Nous pensons qu’il s’agit de la plus longue étude de résultats (plus de 20 ans) d’un groupe de patients atteints de diabète sévèrement fragile caractérisé par des ACD récurrentes. Notre étude de suivi à 10 ans de la même cohorte, précédemment rapportée, a montré une moralité de 19 %, bien que parmi les survivants, seuls 10 % présentaient des caractéristiques fragiles.3 La présente étude a démontré une moralité globale de 50 % au cours de la période de suivi de 20 ans, bien qu’aucun des survivants ne soit fragile. On a également constaté une diminution régulière des taux d’hospitalisation et des épisodes d’ACD au cours du suivi (tableau 2). Sur les 10 décès survenus chez les patients fragiles, 8 étaient liés au diabète ; 6 d’entre eux étaient dus soit à une insuffisance rénale, soit à un AVD, mais étonnamment, 2 étaient dus à une hypoglycémie (tableau 1). Peut-être qu’une sensibilisation réduite à l’hypoglycémie (nous avons noté un taux de 50 % de neuropathie autonome dans notre groupe de survivants), a pu être liée à un risque d’hypoglycémie fatale.

Nous admettons que le nombre de patients étudiés est faible, et qu’aucun groupe de contrôle comparatif initialement recruté n’était disponible pour la comparaison de la mortalité. Sur une période de suivi aussi longue, nous avons également eu un nombre élevé que nous n’avons pas pu contacter. Néanmoins, le décès de la moitié de ceux que nous avons pu retrouver est préoccupant. Une étude norvégienne récente sur les résultats des patients de type 1 suggère que la mortalité attendue sur une telle période serait d’environ 5 %.12 L’exactitude de notre chiffre de mortalité est bien sûr potentiellement affectée par les patients introuvables.
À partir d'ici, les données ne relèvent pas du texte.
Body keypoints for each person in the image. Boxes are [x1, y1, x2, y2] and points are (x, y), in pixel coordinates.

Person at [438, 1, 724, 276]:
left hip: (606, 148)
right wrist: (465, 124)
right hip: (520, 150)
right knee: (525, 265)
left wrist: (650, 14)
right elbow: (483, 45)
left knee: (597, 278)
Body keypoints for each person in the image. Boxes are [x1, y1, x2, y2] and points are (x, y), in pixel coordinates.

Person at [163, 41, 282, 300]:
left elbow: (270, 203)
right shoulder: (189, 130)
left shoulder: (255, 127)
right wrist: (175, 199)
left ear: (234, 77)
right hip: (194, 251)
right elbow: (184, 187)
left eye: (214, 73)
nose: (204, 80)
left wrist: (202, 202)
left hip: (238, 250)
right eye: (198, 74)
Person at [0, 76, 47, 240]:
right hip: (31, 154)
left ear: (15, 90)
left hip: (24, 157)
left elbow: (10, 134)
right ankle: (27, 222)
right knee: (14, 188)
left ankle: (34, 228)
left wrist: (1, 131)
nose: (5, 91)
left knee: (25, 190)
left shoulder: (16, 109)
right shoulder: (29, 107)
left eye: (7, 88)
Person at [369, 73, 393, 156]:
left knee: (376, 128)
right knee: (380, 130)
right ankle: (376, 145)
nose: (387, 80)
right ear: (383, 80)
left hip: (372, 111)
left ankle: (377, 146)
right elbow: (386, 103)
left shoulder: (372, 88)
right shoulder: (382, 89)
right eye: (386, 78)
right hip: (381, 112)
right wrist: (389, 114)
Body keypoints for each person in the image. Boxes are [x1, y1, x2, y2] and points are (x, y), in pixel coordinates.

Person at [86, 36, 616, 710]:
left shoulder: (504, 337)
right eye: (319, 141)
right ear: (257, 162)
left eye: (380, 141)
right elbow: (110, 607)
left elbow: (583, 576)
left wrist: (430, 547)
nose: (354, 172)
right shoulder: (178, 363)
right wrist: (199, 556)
Si les 13 d’entre eux avaient survécu, la mortalité serait de 30 % et si tous étaient décédés, elle serait de 69 % – deux chiffres encore excessifs.
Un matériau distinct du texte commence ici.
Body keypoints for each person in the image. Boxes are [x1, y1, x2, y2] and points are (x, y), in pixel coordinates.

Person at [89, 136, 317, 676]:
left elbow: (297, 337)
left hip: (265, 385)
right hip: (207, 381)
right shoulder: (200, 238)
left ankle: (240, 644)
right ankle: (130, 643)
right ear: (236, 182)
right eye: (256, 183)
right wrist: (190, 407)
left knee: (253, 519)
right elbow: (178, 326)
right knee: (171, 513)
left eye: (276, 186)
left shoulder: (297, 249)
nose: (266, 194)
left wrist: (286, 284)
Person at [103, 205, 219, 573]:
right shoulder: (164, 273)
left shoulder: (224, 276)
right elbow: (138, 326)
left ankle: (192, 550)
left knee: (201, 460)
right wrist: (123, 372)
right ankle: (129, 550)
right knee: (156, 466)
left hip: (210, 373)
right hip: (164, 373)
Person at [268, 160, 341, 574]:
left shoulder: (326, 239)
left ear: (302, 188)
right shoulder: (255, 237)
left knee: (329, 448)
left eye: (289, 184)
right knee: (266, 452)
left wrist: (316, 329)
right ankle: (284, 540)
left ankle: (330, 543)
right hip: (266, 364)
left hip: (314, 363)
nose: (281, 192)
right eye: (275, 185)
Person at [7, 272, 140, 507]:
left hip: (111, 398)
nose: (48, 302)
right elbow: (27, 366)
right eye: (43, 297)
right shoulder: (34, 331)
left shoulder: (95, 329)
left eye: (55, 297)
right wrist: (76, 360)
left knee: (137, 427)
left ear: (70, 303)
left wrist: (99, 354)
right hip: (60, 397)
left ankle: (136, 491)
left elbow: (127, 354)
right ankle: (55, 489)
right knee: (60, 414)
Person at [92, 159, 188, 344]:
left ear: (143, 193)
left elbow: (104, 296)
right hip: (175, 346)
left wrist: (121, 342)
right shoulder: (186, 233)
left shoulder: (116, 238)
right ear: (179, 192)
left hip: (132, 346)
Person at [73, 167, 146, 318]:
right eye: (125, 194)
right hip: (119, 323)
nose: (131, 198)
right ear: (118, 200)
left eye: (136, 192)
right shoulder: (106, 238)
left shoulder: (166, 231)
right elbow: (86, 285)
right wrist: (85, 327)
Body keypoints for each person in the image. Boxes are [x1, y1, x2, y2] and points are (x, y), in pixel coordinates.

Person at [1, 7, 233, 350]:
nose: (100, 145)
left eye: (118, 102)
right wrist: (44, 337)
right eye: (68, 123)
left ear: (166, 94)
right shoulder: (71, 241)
Nous avons également comparé nos survivants à long terme avec un groupe cas-témoin apparié de patients de type 1 stables, ce qui a montré que les survivants fragiles avaient significativement plus de maladies rénales et de neuropathies autonomes liées au diabète (tableau 3). L’HbA1c, l’IMC et les doses d’insuline n’étaient pas significativement différents entre les cas et les témoins. Comme mentionné, un groupe de contrôle idéal aurait été recruté au moment de l’identification initiale des patients fragiles. Une alternative aurait été des contrôles de cas pour chaque survivant de leur propre clinique, mais cela a été rendu difficile par l’absence de registres de patients dans certaines cliniques. Notre choix de contrôle final était le même que celui utilisé dans notre étude de suivi à 10 ans.3

La résolution de la fragilité a déjà été rapportée dans des études de suivi à plus court terme.3 Parfois, elle a été liée à des événements positifs de la vie (mariage, emploi, enfants, etc.), mais il peut également y avoir un  » effet survivant  » par lequel les cas les plus sévères sont plus susceptibles de mourir au cours du suivi.
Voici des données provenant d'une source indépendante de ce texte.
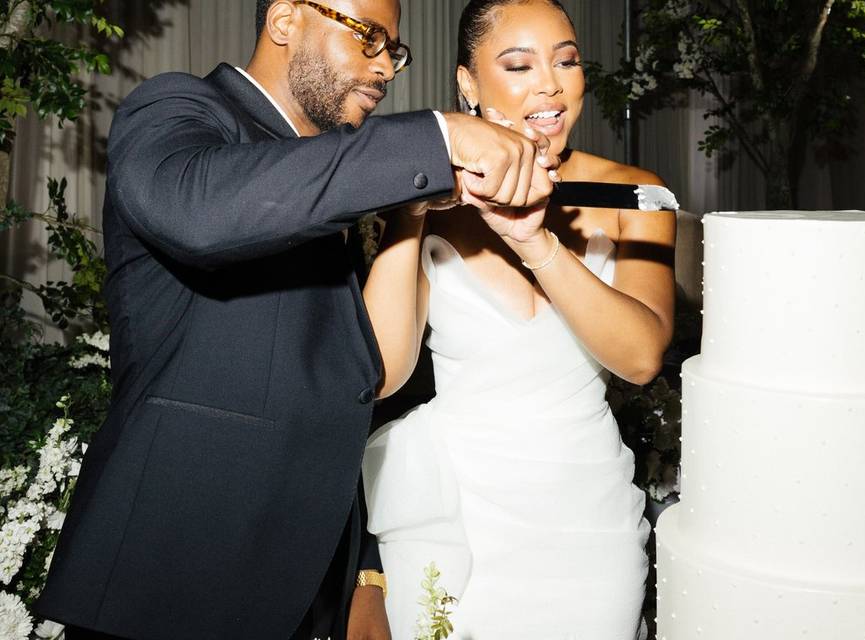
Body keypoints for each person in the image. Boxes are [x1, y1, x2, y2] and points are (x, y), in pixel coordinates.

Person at [35, 1, 560, 639]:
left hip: (307, 587)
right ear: (285, 21)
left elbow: (355, 387)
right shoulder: (178, 108)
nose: (385, 68)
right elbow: (201, 211)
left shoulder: (339, 180)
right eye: (369, 38)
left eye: (393, 51)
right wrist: (440, 136)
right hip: (173, 578)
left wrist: (364, 571)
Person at [360, 0, 678, 638]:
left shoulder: (632, 195)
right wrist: (410, 211)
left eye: (566, 61)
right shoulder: (421, 204)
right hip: (454, 513)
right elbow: (384, 374)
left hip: (586, 517)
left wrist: (538, 245)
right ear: (468, 85)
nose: (550, 84)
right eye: (518, 65)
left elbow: (641, 357)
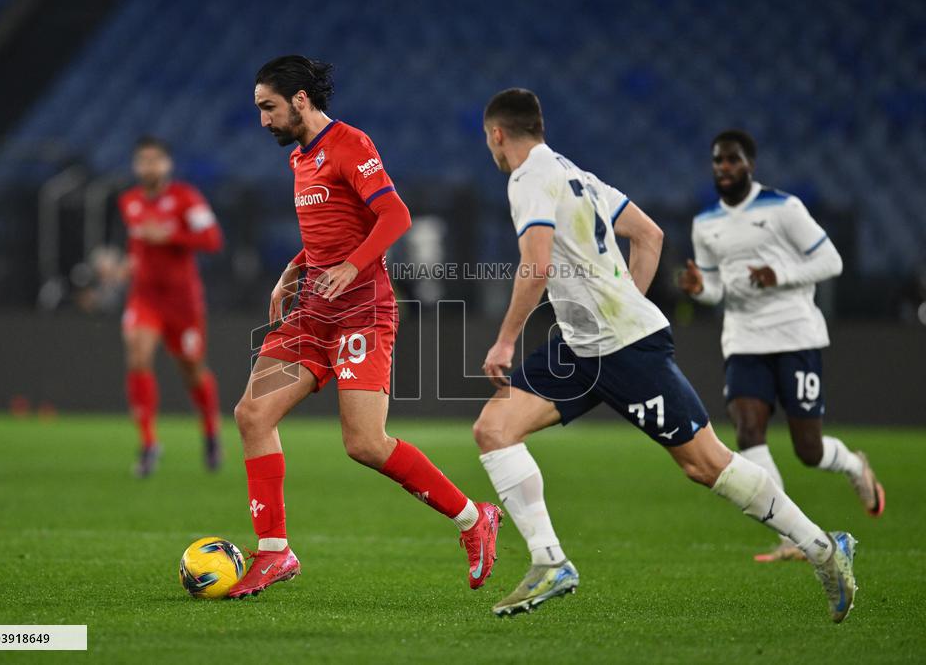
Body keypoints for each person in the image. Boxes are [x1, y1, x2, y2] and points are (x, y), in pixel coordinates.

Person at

Cette étude de résultats à long terme a confirmé la nature dangereuse du sous-groupe  » ACD récurrent  » du diabète de type 1 fragile. En plus d’entraîner une charge accrue de complications microangiopathiques, cette affection présente une mortalité élevée (50 % en 20 ans), dont la plupart sont liées au diabète. Les décès sont survenus chez des femmes relativement jeunes (âgées de 17 à 45 ans) et quatre d’entre eux étaient soudains et inattendus, représentant une issue tragique à cette condition difficile.

Financement

La recherche a été financée par une subvention de Diabetes UK.

Conflit d’intérêts : Aucun n’a été déclaré.

Reconnaissances

Nous sommes reconnaissants à tous les patients qui ont participé à cette étude, ainsi qu’aux médecins et infirmières de la clinique qui ont aidé à la collecte des données.